When I have them, I will post a few of the "official" pictures from the show (thanks to a good friend of mine for stepping in and taking pictures for us). And a huge thanks to every single person that supported the show, either by being in it, attending performances, sharing info, and for all of the other things, be it little or large, that helped bring this show to life! You rock!


And on the last day of February, I played in the snow!
-Melly

Friday, January 2, 2015

December 2014

Well, another year has ended. Like every year, it had it's ups and downs, but all around I'd say it was a pretty good year. Here is a bit of what went on in my life in December.

I lit bags of sand on fire. Trust me, it's prettier than it sounds.

I decorated the tree.

I made homemade chips (delicious)

I made a wreath. Go Cowboys!

I made the cat take selfies.

I opened presents.This one contained a Gilmore Girls shirt. I also got a Harry Potter Snuggie.

I watched the dog play in the snow. Because it's cold and I didn't want to go outside.

I read. Like a crazy person. Though I forgot to count one so this should be 258. I'm insane like this.

Monday, December 1, 2014

November 2014

Can't believe that November has come to a close and that the year is almost over! This next month is going to be busy! I still have 69 books to read to try and meet my reading goal for the year (300 books, not counting picture books) in addition to all of the Christmas prep. Here's to another great month!

I participated in NaNoWriMo.

I saw a great production of James and the Giant Peach (and cheered on my friends that were in said play).
I prepared for the release of The Hobbit.

I made my first ever homemade cranberry sauce. Not only that- I made two different kinds!

I spent time with family.

I decorated for Christmas.

I made stuff.

I tormented the dogs...er tried to get them to pose for a Christmas photo.

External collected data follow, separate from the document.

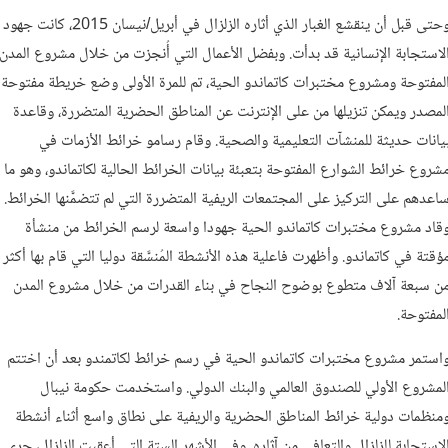
وحتى قبل أن ينقشع الغبار الذي أثاره الزلزال في أبريل/نيسان 2015، كانت جهود
لاستجابة الإنسانية قد بدأت. وبفضل الأعمال التي أُنجزت من خلال مشروع المدن
لمفتوحة ومشروع مختبرات كاتماندو الحية، تم للمرة الأولى وضع خريطة مفتوحة
لمصدر ويمكن تنزيلها من على الإنترنت عن المناطق الحضرية المتضررة، وقاعدة
يانات حديثة للمنشآت التعليمية والصحية. وقام رسامو خرائط الأزمات في
شروع خرائط الشوارع المفتوحة بتعبئة بيانات الخرائط الحالية لكاتماندو، وهو ما
اعدهم على التركيز على المجتمعات الريفية المتضررة التي لم تتضمَّنها الخرائط.
قاد مشروع مختبرات كاتماندو الحية جهودا واسعة لرسم الخرائط من منشأة
ؤقتة في كاتماندو. وأظهرت فاعلية هذه الأنشطة المُنسَّقة دوليا التي قام بها أكثر
ن سبعة آلاف متطوع بوضوح النجاح في بناء القدرات من خلال مشروع المدن
لمفتوحة.
استمر مشروع مختبرات كاتماندو الحية في رسم خرائط لكاتمندو بعد أن اختتم
لمشروع الأولي للصندوق العالمي والبنك الدولي. واستخدمت حكومة نيبال
منظمات دولية خرائط المناطق الحضرية والريفية على نطاق واسع أثناء أنشطة
لاستجابة للزلزال والتعافي من آثاره. وفي الأشهر الستة التي أعقبت الزلزال، جرى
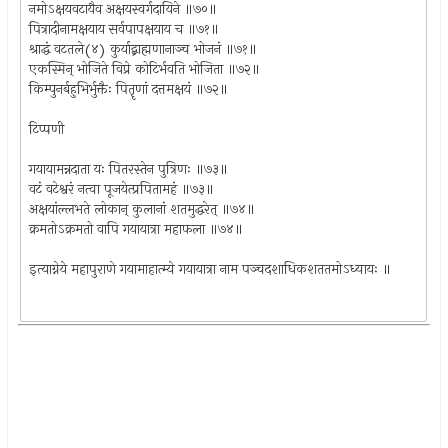
नमोऽक्षयवटायैव अक्षयस्वर्गदायिने ॥७०॥
पित्रादीनामक्षयाय सर्वपापक्षयाय च ॥७१॥
श्राद्धं वटतले(४) कुर्याद्ब्राह्मणानाञ्च भोजनं ॥७१॥
एकस्मिन् भोजिते विप्रे कोटिर्भवति भोजिता ॥७२॥
किम्पुनर्बहुभिर्भुक्तैः पितॄणां दत्तमक्षयं ॥७२॥
टिप्पणी
गयायामन्नदाता यः पितरस्तेन पुत्रिणः ॥७३॥
वटं वटेश्वरं नत्वा पूजयेत्प्रपितामहं ॥७३॥
अक्षयांल्लभते लोकान् कुलानां शतमुद्धरेत् ॥७४॥
क्रमतोऽक्रमतो वापि गयायात्रा महाफला ॥७४॥
इत्याग्नेये महापुराणे गयामाहात्म्ये गयायात्रा नाम पञ्चदशाधिकशततमोऽध्यायः ॥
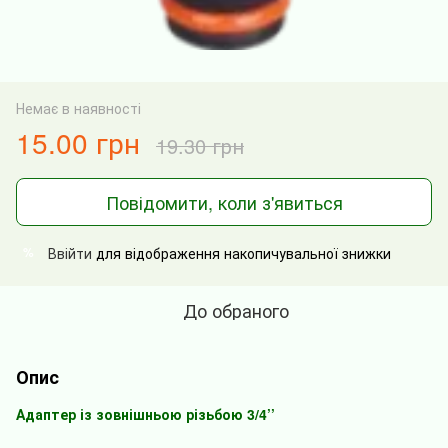
Немає в наявності
15.00 грн
19.30 грн
Повідомити, коли з'явиться
Ввійти
для відображення накопичувальної знижки
%
До обраного
Опис
Адаптер із зовнішньою різьбою 3/4’’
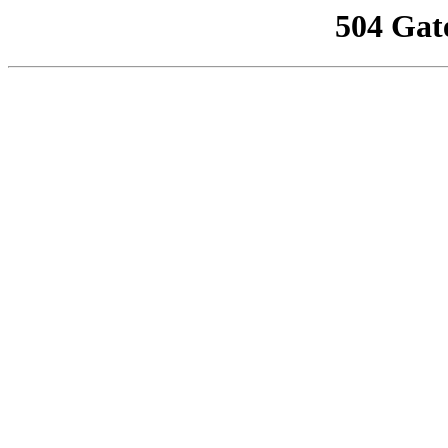
504 Gat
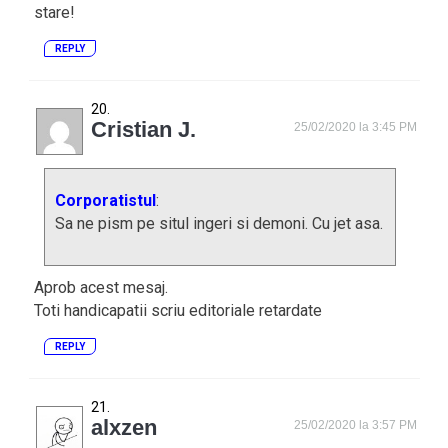
stare!
REPLY
Cristian J.
25/02/2020 la 3:45 PM
Corporatistul
:
Sa ne pism pe situl ingeri si demoni. Cu jet asa.
Aprob acest mesaj.
Toti handicapatii scriu editoriale retardate
REPLY
alxzen
25/02/2020 la 3:57 PM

I ate sushi with the NaNo team!

Happy Early Holidays!
-Melly


Saturday, November 15, 2014

October 2014

Since I plan on using this blog to sort of keep track of the things that happen in my life, I hope to do a monthly post of the 'of this is what happened' variety. That being said, this is what happened in October.

We got to visit the kiddos.

Someone awesome turned 6!

I listened to some pretty awesome storytellers.

I took pictures of the leaves and other fall-ness.

I took a class on what to do in the event of an active shooter and watched one of my friends take down the "bad guy".

I rode a camel at the local museum's Egypt exhibit.

I decorated for Halloween.

I got photobombed in the best way ever.

I threw the boyfriend a Ninja Turtles birthday party.
 

Let's see what adentures November will bring!